What I Learnt From Scraping

Introduction

Web scraping is a method to extract data from websites that do not expose an API. It is usually done to extract data from weather websites and such to analyze and work on their data. While it is usually harmless, some websites take measuers to protect against their data being scraped, or make it harder to scrape it by usual means.

In a project I have recently worked on, I needed to do some scraping in order to collect data to perform analysis on. However, all the websites that I had to scrape did not provide an API, so I had to resort to scraping their content. And through this, I have learnt a lot about web scraping and automation!

What I Scraped

What I had to scrape is data from a popular tournmanet website for the game of Shadowverse, called JCG Open. Specifically, I had to scrape the tournaments data in order to provide reports and collect samples of decks to perform clustering on.
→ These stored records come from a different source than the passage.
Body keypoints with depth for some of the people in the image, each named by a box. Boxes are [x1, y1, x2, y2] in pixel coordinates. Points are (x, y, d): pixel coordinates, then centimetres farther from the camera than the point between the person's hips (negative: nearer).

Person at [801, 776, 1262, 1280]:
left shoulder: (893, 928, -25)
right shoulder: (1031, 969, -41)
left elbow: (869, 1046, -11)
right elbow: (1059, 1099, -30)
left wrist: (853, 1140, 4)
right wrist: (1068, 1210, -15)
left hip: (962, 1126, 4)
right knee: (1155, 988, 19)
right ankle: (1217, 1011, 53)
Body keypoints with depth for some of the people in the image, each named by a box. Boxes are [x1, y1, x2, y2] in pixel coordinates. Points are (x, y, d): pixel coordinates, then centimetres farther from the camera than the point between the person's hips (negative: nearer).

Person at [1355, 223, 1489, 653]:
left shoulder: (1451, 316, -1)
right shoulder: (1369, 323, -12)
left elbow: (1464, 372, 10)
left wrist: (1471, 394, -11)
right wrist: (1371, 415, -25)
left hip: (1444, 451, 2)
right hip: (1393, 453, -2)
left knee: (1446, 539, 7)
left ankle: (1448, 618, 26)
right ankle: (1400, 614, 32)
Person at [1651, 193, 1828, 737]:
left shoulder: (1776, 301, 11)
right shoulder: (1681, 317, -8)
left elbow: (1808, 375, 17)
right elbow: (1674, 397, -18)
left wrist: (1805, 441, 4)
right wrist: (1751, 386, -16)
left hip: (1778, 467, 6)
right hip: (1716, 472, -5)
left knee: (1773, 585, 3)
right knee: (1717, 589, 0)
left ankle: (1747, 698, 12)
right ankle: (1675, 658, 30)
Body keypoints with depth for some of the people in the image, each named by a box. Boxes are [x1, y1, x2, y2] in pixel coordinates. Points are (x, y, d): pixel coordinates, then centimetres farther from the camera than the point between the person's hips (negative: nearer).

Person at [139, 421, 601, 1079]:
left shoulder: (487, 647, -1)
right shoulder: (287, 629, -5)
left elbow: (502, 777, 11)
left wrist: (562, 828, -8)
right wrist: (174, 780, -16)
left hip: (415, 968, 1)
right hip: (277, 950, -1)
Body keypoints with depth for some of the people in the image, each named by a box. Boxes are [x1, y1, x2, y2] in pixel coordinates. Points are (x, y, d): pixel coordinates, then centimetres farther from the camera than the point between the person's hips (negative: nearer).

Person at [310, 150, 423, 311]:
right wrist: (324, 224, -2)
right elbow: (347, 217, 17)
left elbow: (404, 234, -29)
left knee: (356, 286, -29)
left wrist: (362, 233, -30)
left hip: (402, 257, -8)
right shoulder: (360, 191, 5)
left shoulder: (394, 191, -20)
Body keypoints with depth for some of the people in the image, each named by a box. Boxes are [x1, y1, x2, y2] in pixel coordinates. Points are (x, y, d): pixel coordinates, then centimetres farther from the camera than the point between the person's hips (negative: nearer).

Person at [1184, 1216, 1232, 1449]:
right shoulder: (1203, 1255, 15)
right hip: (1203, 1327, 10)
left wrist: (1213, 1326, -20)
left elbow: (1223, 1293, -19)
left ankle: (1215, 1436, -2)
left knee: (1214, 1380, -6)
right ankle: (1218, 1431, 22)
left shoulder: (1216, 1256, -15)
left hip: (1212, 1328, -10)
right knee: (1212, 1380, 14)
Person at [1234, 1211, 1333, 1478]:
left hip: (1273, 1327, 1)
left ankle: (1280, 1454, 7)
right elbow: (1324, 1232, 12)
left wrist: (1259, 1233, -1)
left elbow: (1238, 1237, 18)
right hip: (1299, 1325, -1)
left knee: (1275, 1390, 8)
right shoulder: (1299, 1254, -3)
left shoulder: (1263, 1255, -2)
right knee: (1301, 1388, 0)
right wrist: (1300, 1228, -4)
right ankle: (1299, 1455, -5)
However, as the website relied a lot on Javascript and made use of infinite scrolling for the tournament participants data, conventional web scraping methods were of no use. As a workaround, I had to learn other libraries to scrape with than the conventional Beautiful Soup or Cheerio. Instead, I relied on Selenium, which was not straightforward for me at first, but changed my life in the end.

The method

For starters, since Selenium uses a headless browser, it can deal with Javascript features like auto-scrolling. It is essentially as if you were browsing the website yourself. This enabled me to tackle the data that were loaded with each infinite scroll, by making the scraper scroll until no more data would load. Only after it has finished loading the scraper would start scraping the data and store them in a structured way for future use as samples.